Militant/Frank Forrestal
Farmers in Kinik, western Turkey, July 1. Many coal miners also farm land in area around Soma, Turkey, where profit drive of bosses and government killed more than 300 workers in May.
SOMA, Turkey — Along the road between this town of 76,000 and the village of Kinik, 13 miles to the southwest, lies an arid but fertile landscape with field after field of olive trees, tobacco and other crops worked mostly by women farmworkers.

Some distance off the main road stands the Eynez mine, where more than 300 coal miners were killed May 13 in an underground fire that touched off protests against boss and government disregard for workers’ safety in pursuit of profit.

Many miners in this region of western Turkey are also farmers with small plots they either rent or own.

“Me, my wife and our two children are up at 3 a.m. most mornings to work on the tobacco crop. We work 16 hours a day,” said Engin Kursuncu, an underground miner at the Imbat mine who lives in a small village near Kinik.

Polat Tetik, another Imbat miner who farms near Kinik, said the tobacco he and other farmers produce goes to U.S.-based Philip Morris, among the biggest cigarette manufacturers in the world. Tetik and Kursuncu are among miners in the area who have been fighting for better working conditions since the mining disaster that claimed the lives of many they knew.

Turkey is the fourth-largest producer of tomatoes and the fifth-largest tobacco-producing country in the world. Tobacco comprises 18 percent of Turkey’s total agricultural exports.

The Soma Coal Basin is in the Aegean region, which stretches along the coast of western Turkey and produces more than half the country’s tobacco and olives.

Larger plots of land belonging to wealthy farmers are worked by contract day labor, Kursuncu said. Women, sometimes the wives of the unemployed, are hired on a daily basis by middlemen. The workers “are paid 30 lira [$14] a day,” he said. “One kilogram of meat costs 27 lira.”

“Nearly everyone in the area owes money to the banks,” said Kursuncu. “Most miners have loans to pay hospital bills when the children get sick, to build houses and other things.”

Out of his monthly income of 1,500 lira ($702) “750 lira goes to the bank,” Kursuncu said. “I am an experienced miner, but there are many miners who make only 1,200 lira [$562],” he said.

Many of the roughly 2 million migrant farmworkers throughout Turkey are Kurdish, said Hayri Ates, a leader of the Kurdish Peace and Justice Party (BDP), during an interview at the party’s office in Izmir, southwest of here.

“In southeast Turkey there are thousands of seasonal migrant workers who move from farm to farm picking the crops from central Turkey to the Black Sea coast,” said Ates. “They live in tents that they take from farm to farm.

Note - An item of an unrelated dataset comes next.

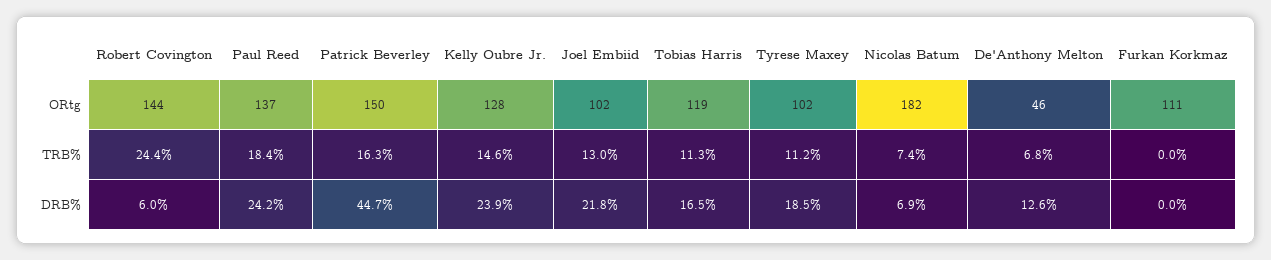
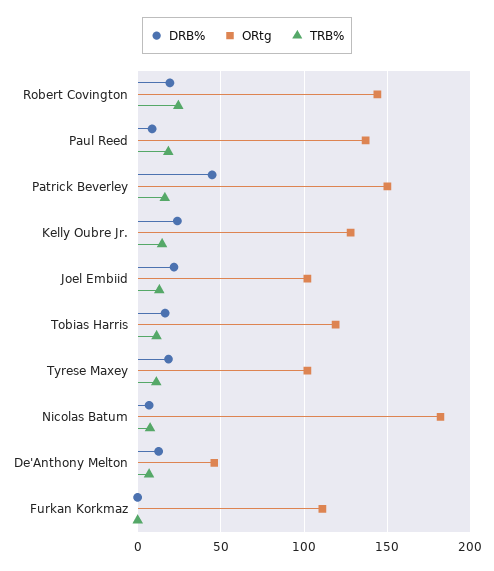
DRB%, Robert Covington: 6 -> 20
DRB%, Paul Reed: 24.2 -> 10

They are not allowed in the city centers. It is very common to hear of lynchings of Kurds in the Black Sea coast region.”

Many get work through so-called “uncles,” who act as intermediaries between the workers and growers. There are two types — legal ones registered through the state employment agency and those who operate without a license.

Schooling in Turkey is mandatory through the 12th grade, but children of Kurdish migrant families usually have to leave school to work in the fields after the third or fourth grade. “Kurdish day laborers usually make only 8 to 12 lira for a 13 to 14 hour day,” Ates said.